Tutorial Part 1: Image Alignment

The input scan (left), aligned scan (middle), and template image (right).

The first step in the verification process is to align the input image to a template image, which in this case is a blank COVID vaccination card. Image alignment, also known as image registration, is a well-studied problem in computer vision. We utilize and build on top of the document registration implementation by Adrian Rosebrock at PyImageSearch. I recommend going through his tutorial for the full details, but below we briefly go over the highlights of the procedure.

In order to align the images, we must determine the homography matrix, which provides us with a mapping between the input scan and the template image. To estimate a 2D homography matrix, we will need at least four keypoint matches between the two images¹ (preferably many more than four, since there is a high probability some of the matches will be incorrect).

Before extracting keypoints, we first convert both the template and scan image to grayscale. We do this because the vaccination card consists of black ink printed on white paper, so we can safely assume any color information is noise caused by imperfect lighting/printing.

imageGray = cv2.cvtColor(image, cv2.COLOR_BGR2GRAY)
templateGray = cv2.cvtColor(template, cv2.COLOR_BGR2GRAY)

(Chart analysis data)
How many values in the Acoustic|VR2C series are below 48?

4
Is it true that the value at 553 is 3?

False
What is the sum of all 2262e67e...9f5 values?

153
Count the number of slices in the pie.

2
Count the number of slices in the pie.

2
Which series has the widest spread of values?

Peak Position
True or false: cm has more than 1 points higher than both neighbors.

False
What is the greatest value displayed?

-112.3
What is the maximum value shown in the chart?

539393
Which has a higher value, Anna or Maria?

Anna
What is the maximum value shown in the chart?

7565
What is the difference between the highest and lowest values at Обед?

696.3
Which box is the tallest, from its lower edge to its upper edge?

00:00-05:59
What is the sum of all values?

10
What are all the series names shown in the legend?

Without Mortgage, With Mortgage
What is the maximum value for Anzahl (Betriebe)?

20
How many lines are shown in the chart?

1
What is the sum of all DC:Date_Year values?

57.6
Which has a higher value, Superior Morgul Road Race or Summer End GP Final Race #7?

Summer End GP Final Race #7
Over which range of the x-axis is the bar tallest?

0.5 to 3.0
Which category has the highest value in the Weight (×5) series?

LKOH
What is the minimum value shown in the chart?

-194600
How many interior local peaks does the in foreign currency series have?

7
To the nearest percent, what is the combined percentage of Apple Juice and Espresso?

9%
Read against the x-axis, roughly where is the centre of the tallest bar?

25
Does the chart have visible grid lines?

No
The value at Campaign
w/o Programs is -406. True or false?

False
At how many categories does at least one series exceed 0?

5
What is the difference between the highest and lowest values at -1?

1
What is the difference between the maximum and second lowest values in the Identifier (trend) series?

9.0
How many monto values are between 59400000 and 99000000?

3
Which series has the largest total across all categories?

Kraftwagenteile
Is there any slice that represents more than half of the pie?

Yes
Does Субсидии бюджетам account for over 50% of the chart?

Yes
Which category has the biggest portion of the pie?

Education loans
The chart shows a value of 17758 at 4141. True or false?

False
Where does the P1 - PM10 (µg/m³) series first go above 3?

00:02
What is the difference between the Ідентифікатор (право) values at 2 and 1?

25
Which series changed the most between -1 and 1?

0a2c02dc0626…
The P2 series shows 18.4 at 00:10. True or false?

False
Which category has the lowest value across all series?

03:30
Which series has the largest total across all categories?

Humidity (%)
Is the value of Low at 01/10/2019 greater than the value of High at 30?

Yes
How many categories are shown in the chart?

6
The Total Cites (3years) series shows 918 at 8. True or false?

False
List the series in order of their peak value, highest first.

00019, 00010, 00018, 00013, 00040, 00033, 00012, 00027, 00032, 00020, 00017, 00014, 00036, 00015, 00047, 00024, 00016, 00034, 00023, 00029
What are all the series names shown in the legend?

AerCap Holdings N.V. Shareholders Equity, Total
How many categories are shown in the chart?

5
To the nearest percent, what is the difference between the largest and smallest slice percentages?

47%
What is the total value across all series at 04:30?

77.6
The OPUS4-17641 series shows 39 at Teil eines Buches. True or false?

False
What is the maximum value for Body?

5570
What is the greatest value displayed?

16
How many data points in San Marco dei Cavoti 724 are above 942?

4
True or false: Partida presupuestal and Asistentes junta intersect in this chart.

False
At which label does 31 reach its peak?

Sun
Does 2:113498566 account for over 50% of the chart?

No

▸ To do:
• A. In the image alignment tutorial, what serves as the template image?
• B. Please carry the image alignment tutorial forward from its final line of code.
You won't need the records at all.

▸ Responses to the tasks:
• A. A blank COVID vaccination card.

• B.
For feature extraction, we utilize the ORB feature detector, which as the title of the ORB paper states, is “An efficient alternative to SIFT or SURF”². ORB is also free to use, while SIFT and SURF are patented!

orb = cv2.ORB_create(maxFeatures)
(kpsA, descsA) = orb.detectAndCompute(imageGray, None)
(kpsB, descsB) = orb.detectAndCompute(templateGray, None)

We then use the OpenCV brute-force keypoint matcher, with hamming distance as the similarity measurement. This provides us with keypoint matches between the two images.

method = cv2.DESCRIPTOR_MATCHER_BRUTEFORCE_HAMMING
matcher = cv2.DescriptorMatcher_create(method)
matches = matcher.match(descsA, descsB, None)

This produces a large number of matches, the majority of which are often incorrect. To counter this, we then sort the matches by their similarity score and keep only the top 20% of matches. We then reorganize the matches into two separate lists, ptsAand ptsB.

matches = sorted(matches, key=lambda x:x.distance)
ptsA = np.zeros((len(matches), 2), dtype="float")
ptsB = np.zeros((len(matches), 2), dtype="float")
keep = int(len(matches) * keepPercent)
matches = matches[:keep]
for (i, m) in enumerate(matches):
ptsA[i] = kpsA[m.queryIdx].pt
ptsB[i] = kpsB[m.trainIdx].pt
Visualization of the top 20% of the keypoint matches between input image (left) and template (right).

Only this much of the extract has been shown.